Nelle ultime settimane, la visibilità dell’Italia sullo scenario internazionale sta sensibilmente crescendo, in controtendenza rispetto alla crisi di leadership che sia l’Unione Europea che diverse nazioni europee stanno vivendo.
Dopo lo scontro in diretta Trump-Zelensky, l’Europa si è schierata compatta a fianco del presidente ucraino, guidata da una nazione, la Gran Bretagna, che non fa parte più dell’Unione Europea e da un leader, il tedesco Merz, che non ha ancora formato il proprio (difficile) governo di coalizione.
Nonostante questa fase di oggettiva debolezza, l’Europa ha deciso per una posizione forte a favore di Zelensky. L’Alto Rappresentante dell’Unione Europea per gli Affari Esteri e la Politica di Sicurezza, Kaja Kallas, ha persino dichiarato su X: «Oggi è diventato chiaro che il mondo libero ha bisogno di un nuovo leader», in riferimento all’incontro tra Zelensky e Trump a Washington. Una dichiarazione che potrebbe essere letta come un vero e proprio strappo con l’America.
In questo scontro, che rischia di diventare un pericoloso muro contro muro fra le due sponde dell’Atlantico, Giorgia Meloni si trova a ricoprire il ruolo del mediatore: «tutti condividiamo gli stessi obiettivi, Italia, Europa, Nato e Stati Uniti: e cioè ottenere una pace giusta e duratura in Ucraina» ha dichiarato la Meloni in conferenza stampa a Londra, e poi ha aggiunto: «ogni divisione dell’Occidente ci rende tutti più deboli e favorisce chi vorrebbe vedere il declino della nostra civiltà». Il presidente del Consiglio ha poi proposto la convocazione immediata di un vertice tra gli Stati Uniti, i Paesi europei e gli alleati per discutere la situazione attuale, naturalmente con particolare attenzione all’Ucraina.
Giorgia Meloni si trova quindi, paradossalmente, a cercare mediare tra Europa e Stati Uniti mentre questi ultimi stanno cercando di mediare tra Ucraina e Russia. Ma non è un compito facile. Il prestigio internazionale dell’Italia è indubbiamente migliorato nel corso degli ultimi anni, e Giorgia Meloni potrebbe forse trovare una sponda nel presidente francese Macron, uno dei pochi leader europei ad aver assunto un tono più conciliante nei confronti dei recenti sviluppi avvenuti Oltreoceano. Ma è anche vero che Macron ha come obbiettivo (evidente) il ruolo di primo piano che la Francia dovrebbe ricoprire in un’Europa militarmente autosufficiente, considerato che ha proposto il proprio Paese come fulcro della deterrenza strategica, essendo la Francia l’unica potenza nucleare del Continente.
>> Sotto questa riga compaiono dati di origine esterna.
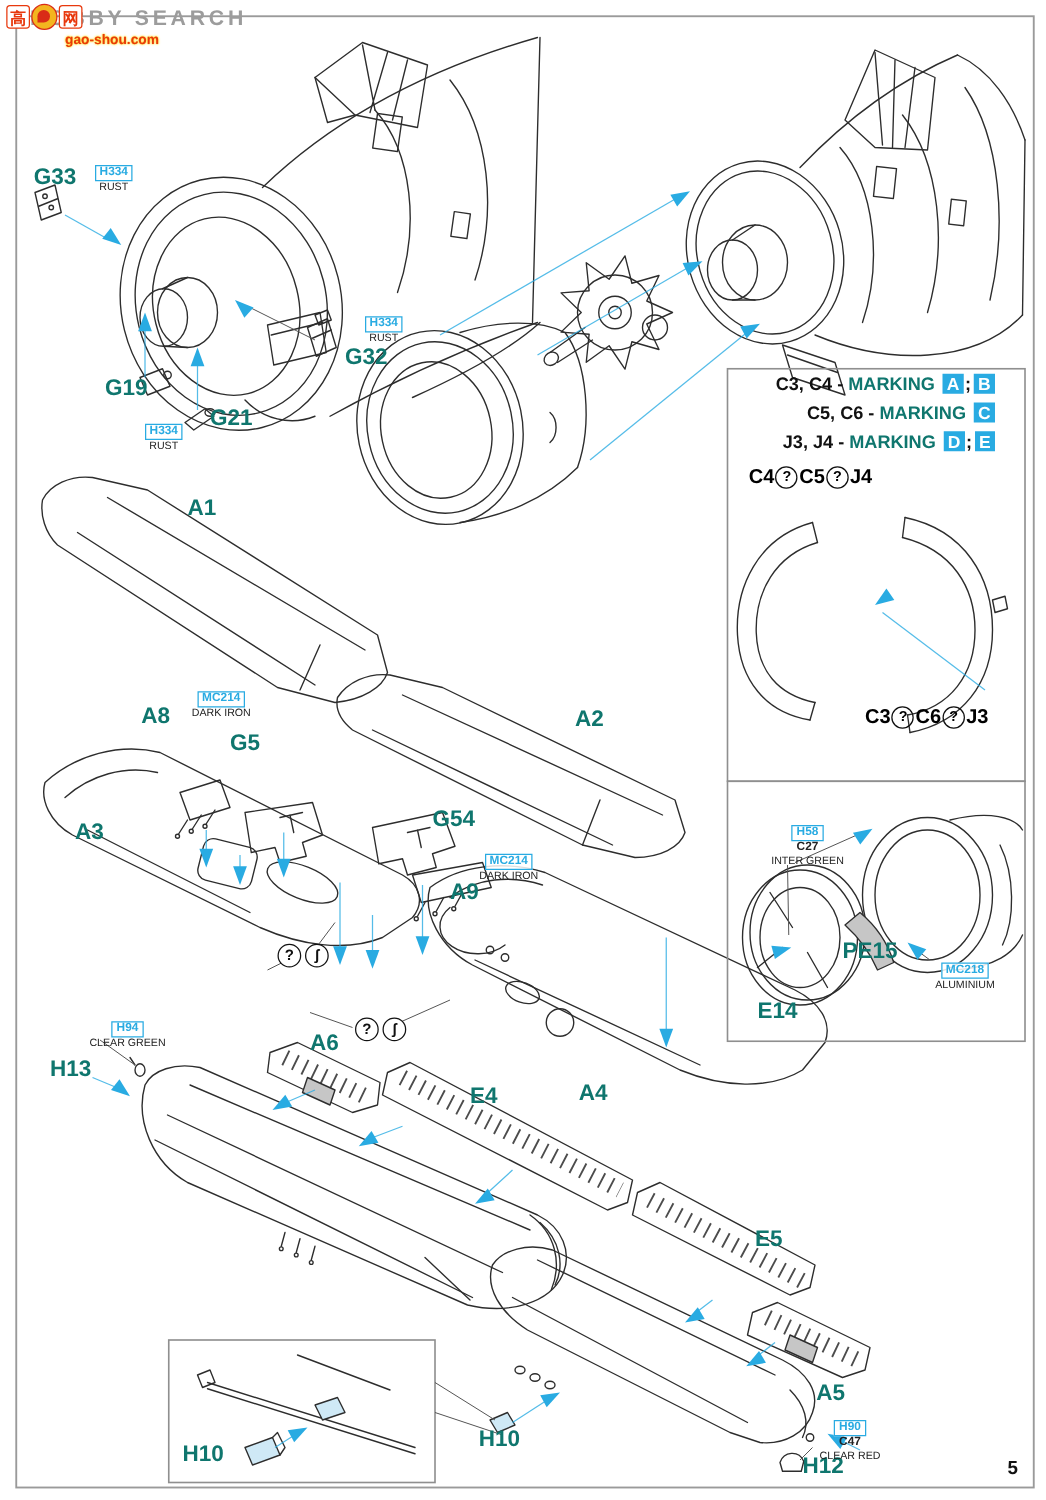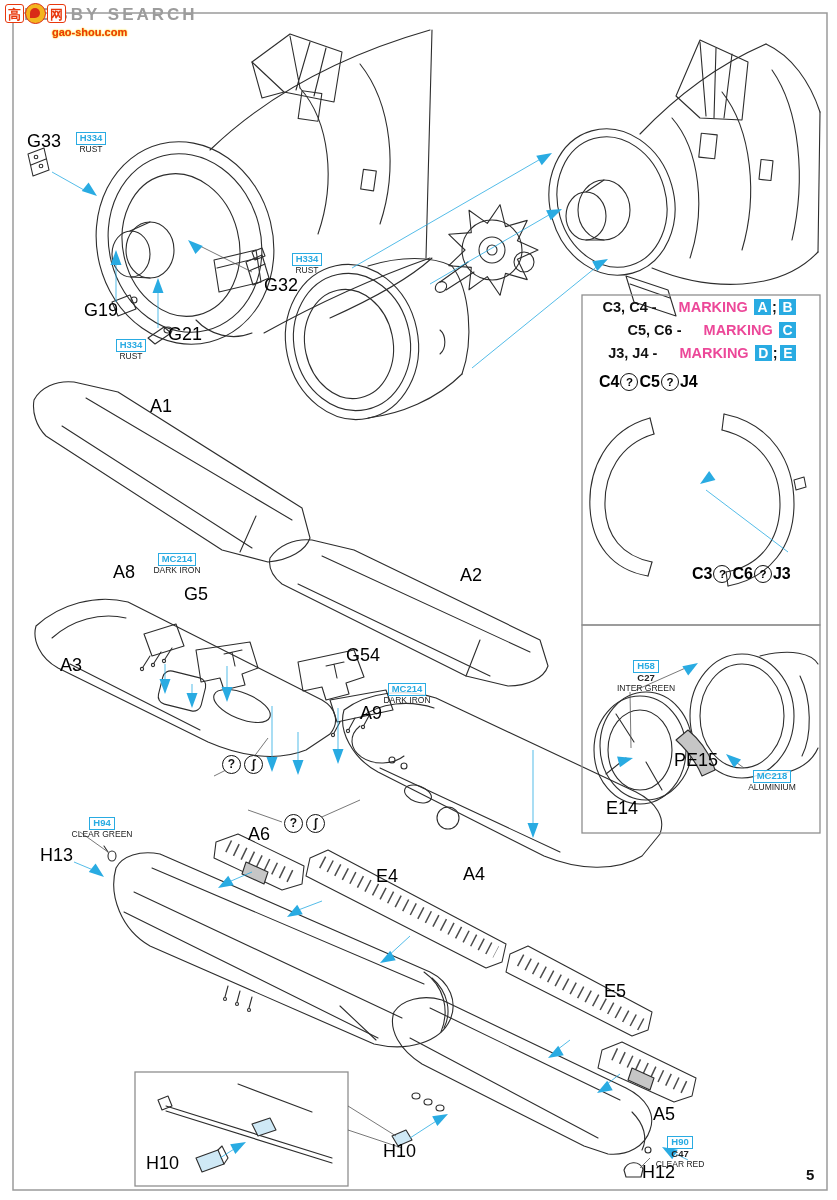--- a/index.html
+++ b/index.html
@@ -9,27 +9,27 @@
   .ink{stroke:#2d2d2d;stroke-width:1.1;fill:none;stroke-linecap:round;stroke-linejoin:round;}
   .gbox{stroke:#8f8f8f;stroke-width:1.3;fill:none;}
   .pborder{stroke:#9a9a9a;stroke-width:1.5;fill:none;}
   .cyl{stroke:#29abe2;stroke-width:1;fill:none;opacity:.8;}
   .lead{stroke:#555;stroke-width:.8;fill:none;}
   .arr{fill:#29abe2;stroke:none;}
   .fillc{fill:#cfe9f6;}
   .fillg{fill:#c6c6c6;}
   .fillw{fill:#fff;}
   .rung{stroke:#2d2d2d;stroke-width:13;stroke-dasharray:1.5 7;stroke-linecap:butt;fill:none;opacity:.85;}
-  .plabel{position:absolute;font-weight:normal;font-size:18px;color:#000000;white-space:nowrap;}
+  .plabel{position:absolute;font-weight:bold;font-size:18px;color:#0f766e;white-space:nowrap;}
   .callout{position:absolute;text-align:center;line-height:1.12;white-space:nowrap;margin-left:24px;}
   .callout .code{display:inline-block;border:1px solid #29abe2;color:#29abe2;font-weight:bold;font-size:9.5px;padding:0 3px;background:rgba(255,255,255,.85);}
   .callout .code2{display:block;color:#222;font-weight:bold;font-size:9.5px;}
   .callout .cname{display:block;color:#222;font-size:8.5px;}
   .mrow{position:absolute;left:592px;width:204px;text-align:right;font-size:14.5px;font-weight:bold;color:#111;white-space:nowrap;}
-  .mword{color:#ec4899;margin-left:18px;}
+  .mword{color:#0f766e;}
   .mletter{display:inline-block;background:#29abe2;color:#fff;padding:0 3.5px;margin-left:2px;font-size:14px;}
   .msep{margin-left:1px;}
   .cowlset{position:absolute;font-weight:bold;font-size:16px;color:#000000;white-space:nowrap;}
   .qcirc{display:inline-block;width:16px;height:16px;border:1.7px solid #111;border-radius:50%;font-size:11.5px;line-height:16px;text-align:center;vertical-align:1px;margin:0 1px;font-weight:bold;}
   .note{position:absolute;left:64px;top:770px;width:218px;text-align:center;font-weight:bold;font-size:13.5px;color:#111;line-height:1.12;}
   .sympair{position:absolute;display:flex;gap:3px;}
   .sym{display:inline-block;width:17px;height:17px;border:1.7px solid #111;border-radius:50%;font-size:12px;line-height:16px;text-align:center;font-weight:bold;color:#111;background:#fff;}
   .pgnum{position:absolute;left:806px;top:1166px;font-weight:bold;font-size:15px;color:#111;}
   .wm-brand{position:absolute;left:24px;top:5px;font-size:17px;font-weight:bold;letter-spacing:3px;color:#9c9c9c;z-index:2;}
   .wm-logo{position:absolute;left:5px;top:3px;display:flex;align-items:center;gap:1px;z-index:3;}
@@ -326,21 +326,21 @@
   <span class="wm-thumb">
         <i></i>
       </span>
   <span class="wm-box">网</span>
 </div>
 <div class="wm-url">gao-shou.com</div>
 
 <span class="plabel" style="left:27px;top:131px">G33</span>
 <span class="plabel" style="left:84px;top:300px">G19</span>
 <span class="plabel" style="left:168px;top:324px">G21</span>
-<span class="plabel" style="left:264px;top:275px">G32</span>
+<span class="plabel" style="left:276px;top:275px">G32</span>
 <span class="plabel" style="left:150px;top:396px">A1</span>
 <span class="plabel" style="left:460px;top:565px">A2</span>
 <span class="plabel" style="left:60px;top:655px">A3</span>
 <span class="plabel" style="left:113px;top:562px">A8</span>
 <span class="plabel" style="left:184px;top:584px">G5</span>
 <span class="plabel" style="left:346px;top:645px">G54</span>
 <span class="plabel" style="left:360px;top:703px">A9</span>
 <span class="plabel" style="left:463px;top:864px">A4</span>
 <span class="plabel" style="left:248px;top:824px">A6</span>
 <span class="plabel" style="left:376px;top:866px">E4</span>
Ed è difficile dire quanta presa sui capi di Stato e di governo europei possa avere il nostro presidente del Consiglio: le divisioni politico-ideologiche sul tipo di Europa (e di mondo) che i diversi leader europei immaginano, non saranno insormontabili ma nemmeno sono cosa di poco conto.
In ogni caso la Meloni è il presidente del gruppo dei Conservatori e Riformisti Europei ed è in buoni rapporti anche con il gruppo del Partito Popolare Europeo: nonostante manchi un’alleanza formale tra Fdi e Ppe, Giorgia Meloni ha guadagnato rispetto e riconoscimento a livello europeo, e Raffaele Fitto è stato nominato vicepresidente esecutivo della Commissione Europea per la Coesione e le Riforme, a dimostrazione di una crescente influenza nelle istituzioni europee.
Passando all’altra sponda dell’Atlantico, Donald Trump ha invitato Giorgia Meloni alla propria inaugurazione (il presidente del Consiglio era l’unico leader europeo presente) e ha pubblicamente espresso il proprio apprezzamento sia per le sue idee che le sue doti di leadership. La Meloni è anche recentemente intervenuta al convegno annuale dei conservatori americani, il Cpac, dove ha pronunciato un intervento che ricevuto grande apprezzamento.
Il canale di comunicazione che la Meloni ha con Trump e l’America conservatrice, insomma, è di tipo privilegiato. Ed è naturale immaginare che Trump cerchi una sponda in lei per intavolare un dialogo di lungo periodo con un’Europa che in questo momento gli è obiettivamente ostile.
Che ruolo riuscirà a giocare “l’astro nascente” della politica internazionale è troppo presto per dirlo. Ma indubbiamente il nostro Paese vive, per la prima volta dopo la caduta del Muro di Berlino, una fase storica di centralità nello scacchiere internazionale.